Estrada walks free on graft bail as a heavier plunder warrant looms

A P90,000 bail bond bought Senator Jinggoy Estrada his freedom on Friday, May 29, but only against the lighter of the charges tied to the multibillion-peso flood control scandal — and only for now.

The reprieve is fragile. The graft counts he answered before the Sandiganbayan’s Second Division are bailable; the plunder case waiting in the Fifth Division is not. Interior Secretary Jonvic Remulla said a non-bailable warrant from that division could come down as soon as Monday. A conviction on plunder carries life imprisonment.

Estrada chose to present himself rather than wait to be taken in. “I am personally posting bail before the Sandiganbayan in relation to the arrest warrant issued by its Second Division,” he said in a statement posted online, framing the move as voluntary submission to the court.

He rejected the accusations outright, saying he would lean on due process and trusted that the truth would surface. “Posting bail is a legal remedy available to me under our justice system, and I intend to avail myself of every lawful means to defend myself and clear my name,” he added.

The figure at the center of the case is P573 million — kickbacks the Office of the Ombudsman alleges Estrada collected for funneling flood control contracts his way, through budget insertions and manipulated project allocations at the Department of Public Works and Highways. The Ombudsman lodged the plunder count and two graft counts against him on Thursday.

When he arrived at the anti-graft court, Estrada stayed silent before reporters and moved with a noticeable limp, surrounded by security. Remulla attributed that to a knee condition the senator needs surgery for.

## STUDY MATERIAL
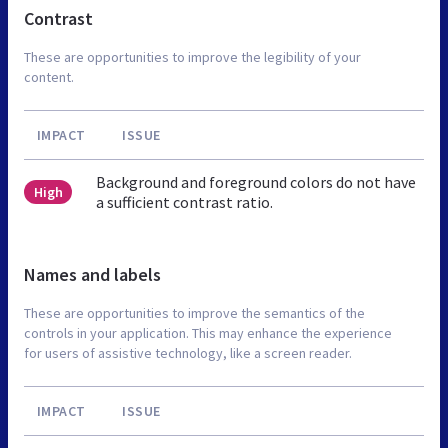
Contrast
These are opportunities to improve the legibility of your
content.
IMPACT
ISSUE
Background and foreground colors do not have
High
a sufficient contrast ratio.
Names and labels
These are opportunities to improve the semantics of the
controls in your application. This may enhance the experience
for users of assistive technology, like a screen reader.
IMPACT
ISSUE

## WORK INSTRUCTIONS
Do these statements agree with the report on Estrada's bail? (a) Estrada's bail bond was P90,000. (b) The plunder case is before the Sandiganbayan's Second Division. (c) Estrada spoke to reporters when he arrived at the anti-graft court. Answer yes or no for each, and quote the deciding words of the report.

## TASK ANSWER
(a) Yes: "A P90,000 bail bond bought Senator Jinggoy Estrada his freedom on Friday, May 29"
(b) No: "the plunder case waiting in the Fifth Division is not"
(c) No: "Estrada stayed silent before reporters"